─── PASSAGE PROVIDED ───

Quote:Originally posted by Slowpoke@Jan 3 2018, 10:31 PM

Thanks! How are you doing the correlation?
1. Someone way smarter than me held my hand in creating a scraper to pull all interceptions,
2. Exported those as a csv,
3. Translated from a list of turnovers by game to a count of turnovers by player,
4. Dumped player data (attributes to find correlations and minutes played to make the interceptions into a rate stat - TA/60) into the spreadsheet,
5. Compared players' TA/60 to various attributes and plotted that with regression lines.

Unfortunately I didn't have a huge sample for the correlation since I was only interested in Militia players so I'm not sure how reliable it is but two potentially interesting things I found were:
1. Tracking giveaways was a waste of time without pulling all pass attempts and turning it into a success rate stat instead of a counting stat. The best players had high GA/60 rates because they had the puck a lot and passed the puck a lot. This scuttled the original intent of pulling all this data which was to find a turnover ratio for players.

─── PROVIDED INFORMATION ───

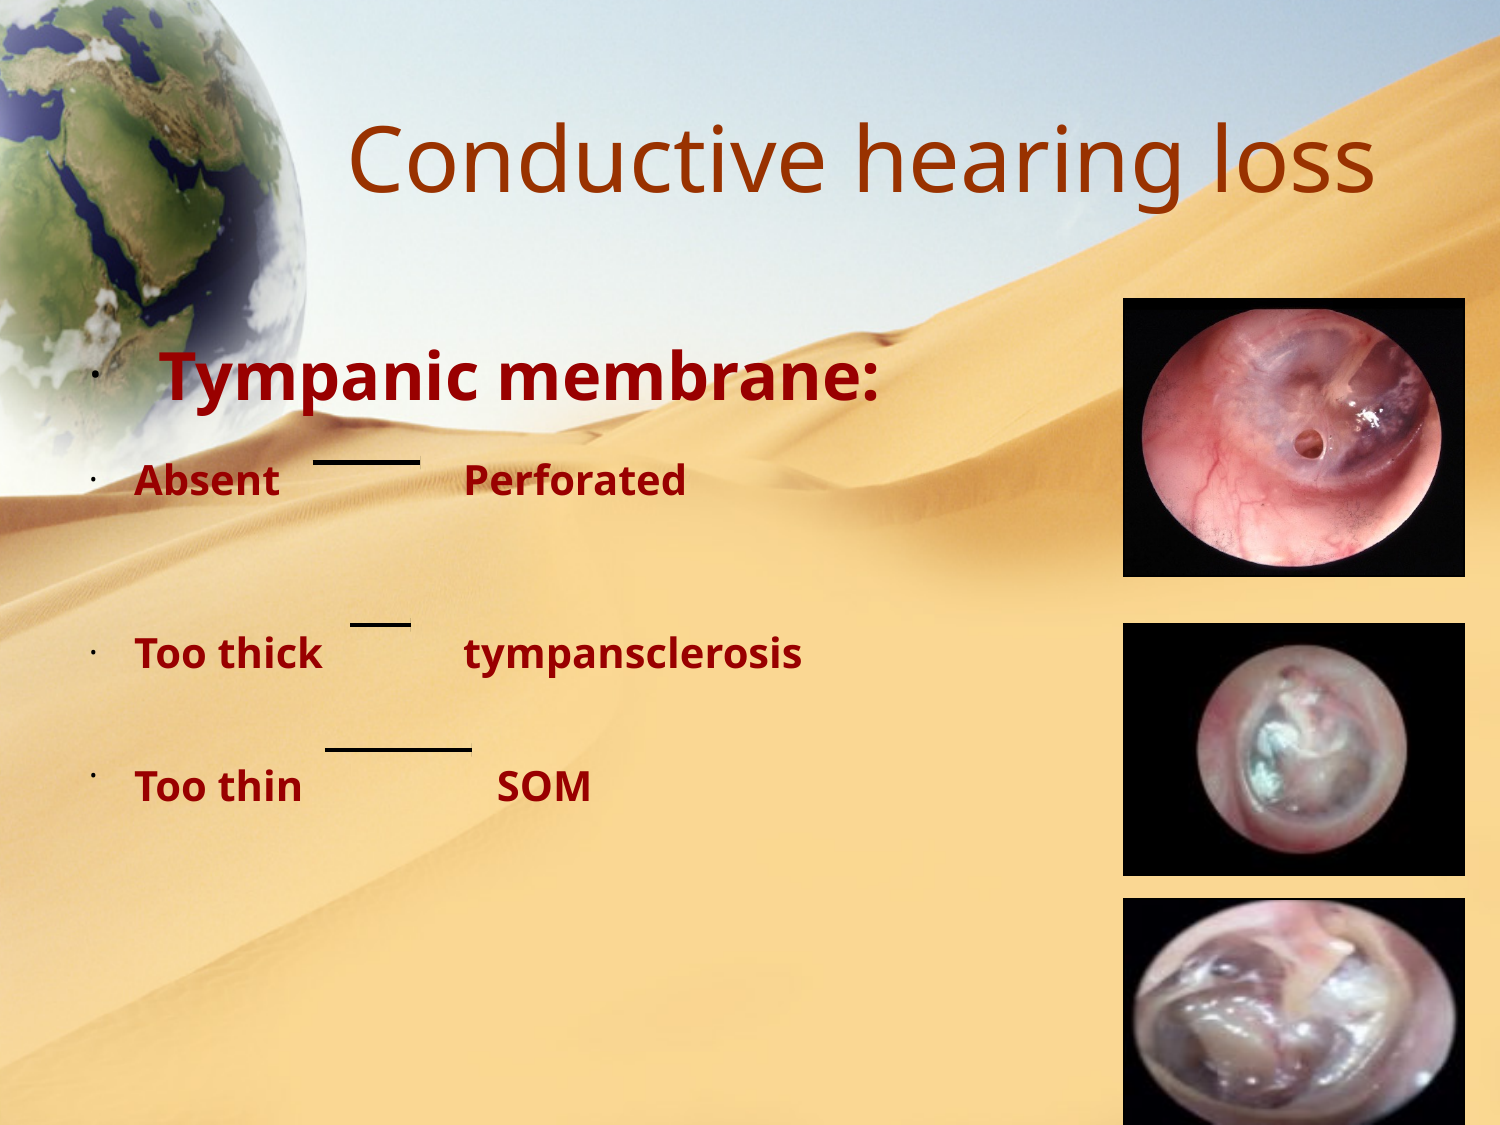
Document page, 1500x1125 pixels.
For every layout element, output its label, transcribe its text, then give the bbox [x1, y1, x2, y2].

picture [0, 0, 1500, 1125]
text_box Conductive hearing loss [225, 87, 1500, 276]
picture [1125, 624, 1463, 874]
text_box Tympanic membrane: Absent Perforated Too thick tympansclerosis Too thin SOM [75, 312, 1438, 1038]
picture [1125, 299, 1463, 576]
picture [1125, 900, 1463, 1125]
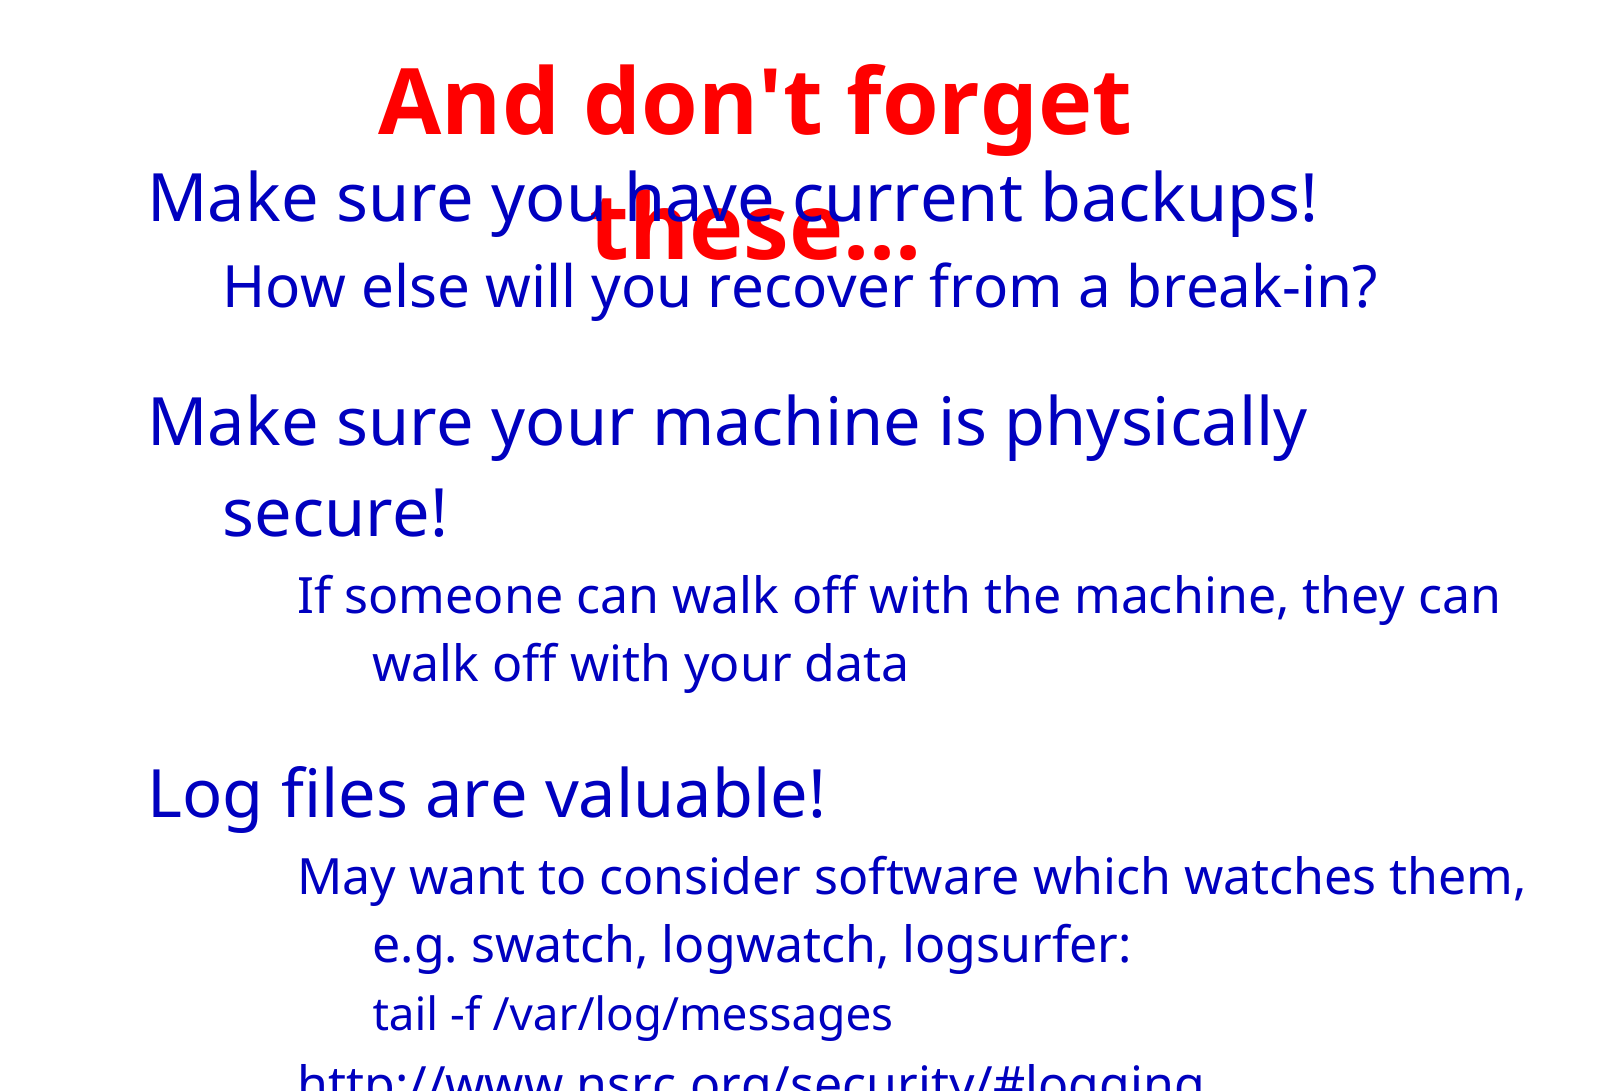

───

* TO BE DONE *
1. In the forum post, what file format were the interceptions exported as?
2. Reproduce the text of the forum post between "1. Someone way" and "with regression lines.", inclusive.
Work only from the forum post and leave the rows aside.

* ANSWERS IN ORDER *
1. They were exported as a CSV file.

2.
1. Someone way smarter than me held my hand in creating a scraper to pull all interceptions,
2. Exported those as a csv,
3. Translated from a list of turnovers by game to a count of turnovers by player,
4. Dumped player data (attributes to find correlations and minutes played to make the interceptions into a rate stat - TA/60) into the spreadsheet,
5. Compared players' TA/60 to various attributes and plotted that with regression lines.